===== RECORDS =====

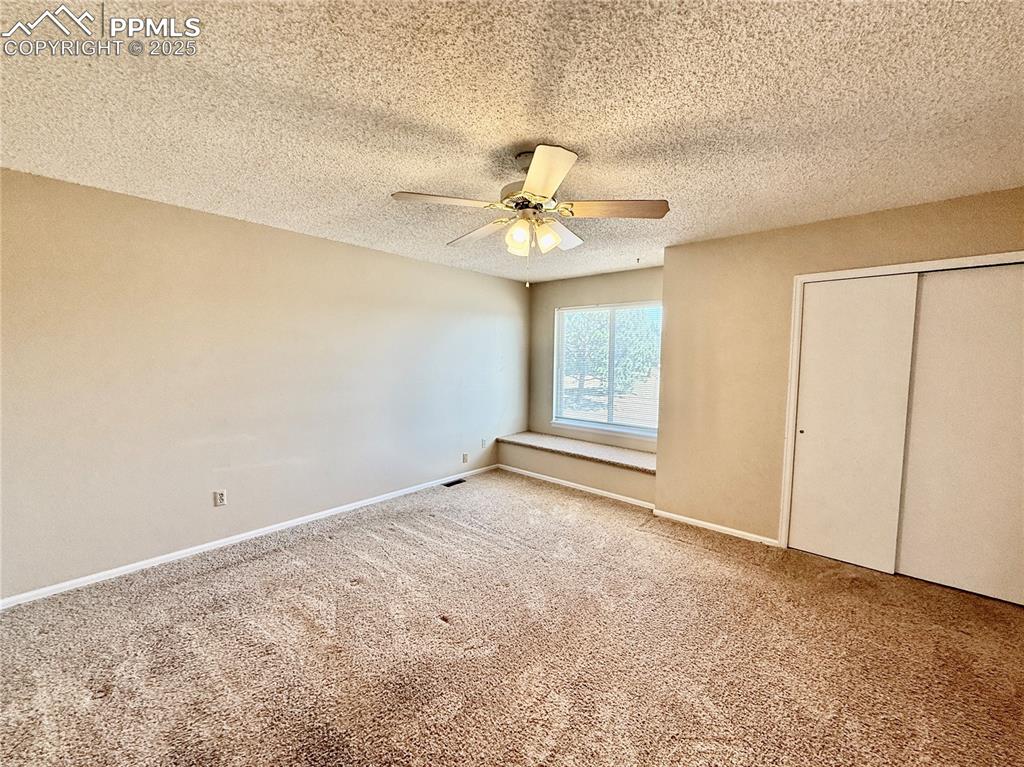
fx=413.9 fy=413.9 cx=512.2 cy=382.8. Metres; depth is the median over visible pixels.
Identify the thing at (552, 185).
ceiling fan
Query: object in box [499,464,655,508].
baseboard
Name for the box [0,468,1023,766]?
carpet floor
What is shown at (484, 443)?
wall socket
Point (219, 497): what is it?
wall socket
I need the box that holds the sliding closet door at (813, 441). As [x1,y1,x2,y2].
[789,273,920,573]
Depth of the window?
5.00 m
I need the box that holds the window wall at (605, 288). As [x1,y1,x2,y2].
[529,266,661,454]
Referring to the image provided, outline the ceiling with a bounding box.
[0,0,1023,283]
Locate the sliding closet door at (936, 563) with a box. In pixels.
[897,264,1023,605]
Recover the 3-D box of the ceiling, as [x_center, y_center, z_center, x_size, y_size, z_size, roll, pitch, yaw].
[0.275,-1.176,2.084,5.046,0.116,5.789,5,6,41]
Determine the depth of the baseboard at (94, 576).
3.00 m
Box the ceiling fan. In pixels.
[392,144,667,287]
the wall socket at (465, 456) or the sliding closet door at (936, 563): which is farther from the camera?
the wall socket at (465, 456)
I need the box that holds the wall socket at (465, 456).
[461,452,468,463]
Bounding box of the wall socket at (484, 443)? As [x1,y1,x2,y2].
[481,438,487,448]
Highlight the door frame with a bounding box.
[778,249,1023,552]
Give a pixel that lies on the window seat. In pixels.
(575, 469)
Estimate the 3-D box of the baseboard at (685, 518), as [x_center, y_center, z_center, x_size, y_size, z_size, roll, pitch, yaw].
[1.684,1.219,3.516,1.013,0.067,0.013,5,6,41]
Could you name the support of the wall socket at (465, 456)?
attached to the left wall at (439, 269)
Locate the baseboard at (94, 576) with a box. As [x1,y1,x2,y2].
[0,464,499,609]
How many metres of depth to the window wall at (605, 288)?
5.25 m
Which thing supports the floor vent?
in the carpet floor
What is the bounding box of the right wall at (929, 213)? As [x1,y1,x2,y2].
[655,184,1023,559]
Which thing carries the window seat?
attached to the window wall at (605, 288)
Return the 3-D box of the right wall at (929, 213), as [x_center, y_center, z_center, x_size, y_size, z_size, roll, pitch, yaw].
[2.423,0.075,2.929,2.695,2.452,0.151,5,6,41]
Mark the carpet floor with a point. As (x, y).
(359, 563)
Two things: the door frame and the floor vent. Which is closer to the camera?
the door frame
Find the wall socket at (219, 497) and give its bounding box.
[213,489,226,506]
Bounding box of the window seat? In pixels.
[497,432,655,506]
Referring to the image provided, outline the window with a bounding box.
[551,301,662,438]
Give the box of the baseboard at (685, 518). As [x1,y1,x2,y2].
[650,508,781,546]
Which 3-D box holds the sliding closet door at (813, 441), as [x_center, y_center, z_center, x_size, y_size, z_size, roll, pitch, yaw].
[2.385,0.272,2.961,0.642,2.028,0.045,5,6,41]
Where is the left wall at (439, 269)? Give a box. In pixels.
[0,165,529,602]
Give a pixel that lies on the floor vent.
(450, 484)
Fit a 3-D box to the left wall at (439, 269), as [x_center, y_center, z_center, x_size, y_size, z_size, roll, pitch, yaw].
[-1.639,-0.034,3.732,0.155,2.443,5.793,5,6,41]
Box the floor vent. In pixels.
[442,478,465,487]
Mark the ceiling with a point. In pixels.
(556, 132)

=====

#### WHAT YOU WILL DO:
Using the data above, print every line exactly, omitting pictures.

#### RESULT:
fx=413.9 fy=413.9 cx=512.2 cy=382.8. Metres; depth is the median over visible pixels.
Identify the thing at (552, 185).
ceiling fan
Query: object in box [499,464,655,508].
baseboard
Name for the box [0,468,1023,766]?
carpet floor
What is shown at (484, 443)?
wall socket
Point (219, 497): what is it?
wall socket
I need the box that holds the sliding closet door at (813, 441). As [x1,y1,x2,y2].
[789,273,920,573]
Depth of the window?
5.00 m
I need the box that holds the window wall at (605, 288). As [x1,y1,x2,y2].
[529,266,661,454]
Referring to the image provided, outline the ceiling with a bounding box.
[0,0,1023,283]
Locate the sliding closet door at (936, 563) with a box. In pixels.
[897,264,1023,605]
Recover the 3-D box of the ceiling, as [x_center, y_center, z_center, x_size, y_size, z_size, roll, pitch, yaw].
[0.275,-1.176,2.084,5.046,0.116,5.789,5,6,41]
Determine the depth of the baseboard at (94, 576).
3.00 m
Box the ceiling fan. In pixels.
[392,144,667,287]
the wall socket at (465, 456) or the sliding closet door at (936, 563): which is farther from the camera?
the wall socket at (465, 456)
I need the box that holds the wall socket at (465, 456).
[461,452,468,463]
Bounding box of the wall socket at (484, 443)? As [x1,y1,x2,y2].
[481,438,487,448]
Highlight the door frame with a bounding box.
[778,249,1023,552]
Give a pixel that lies on the window seat. In pixels.
(575, 469)
Estimate the 3-D box of the baseboard at (685, 518), as [x_center, y_center, z_center, x_size, y_size, z_size, roll, pitch, yaw].
[1.684,1.219,3.516,1.013,0.067,0.013,5,6,41]
Could you name the support of the wall socket at (465, 456)?
attached to the left wall at (439, 269)
Locate the baseboard at (94, 576) with a box. As [x1,y1,x2,y2].
[0,464,499,609]
How many metres of depth to the window wall at (605, 288)?
5.25 m
Which thing supports the floor vent?
in the carpet floor
What is the bounding box of the right wall at (929, 213)? As [x1,y1,x2,y2].
[655,184,1023,559]
Which thing carries the window seat?
attached to the window wall at (605, 288)
Return the 3-D box of the right wall at (929, 213), as [x_center, y_center, z_center, x_size, y_size, z_size, roll, pitch, yaw].
[2.423,0.075,2.929,2.695,2.452,0.151,5,6,41]
Mark the carpet floor with a point. As (x, y).
(359, 563)
Two things: the door frame and the floor vent. Which is closer to the camera?
the door frame
Find the wall socket at (219, 497) and give its bounding box.
[213,489,226,506]
Bounding box of the window seat? In pixels.
[497,432,655,506]
Referring to the image provided, outline the window with a bounding box.
[551,301,662,438]
Give the box of the baseboard at (685, 518). As [x1,y1,x2,y2].
[650,508,781,546]
Which 3-D box holds the sliding closet door at (813, 441), as [x_center, y_center, z_center, x_size, y_size, z_size, roll, pitch, yaw].
[2.385,0.272,2.961,0.642,2.028,0.045,5,6,41]
Where is the left wall at (439, 269)? Give a box. In pixels.
[0,165,529,602]
Give a pixel that lies on the floor vent.
(450, 484)
Fit a 3-D box to the left wall at (439, 269), as [x_center, y_center, z_center, x_size, y_size, z_size, roll, pitch, yaw].
[-1.639,-0.034,3.732,0.155,2.443,5.793,5,6,41]
Box the floor vent. In pixels.
[442,478,465,487]
Mark the ceiling with a point. In pixels.
(556, 132)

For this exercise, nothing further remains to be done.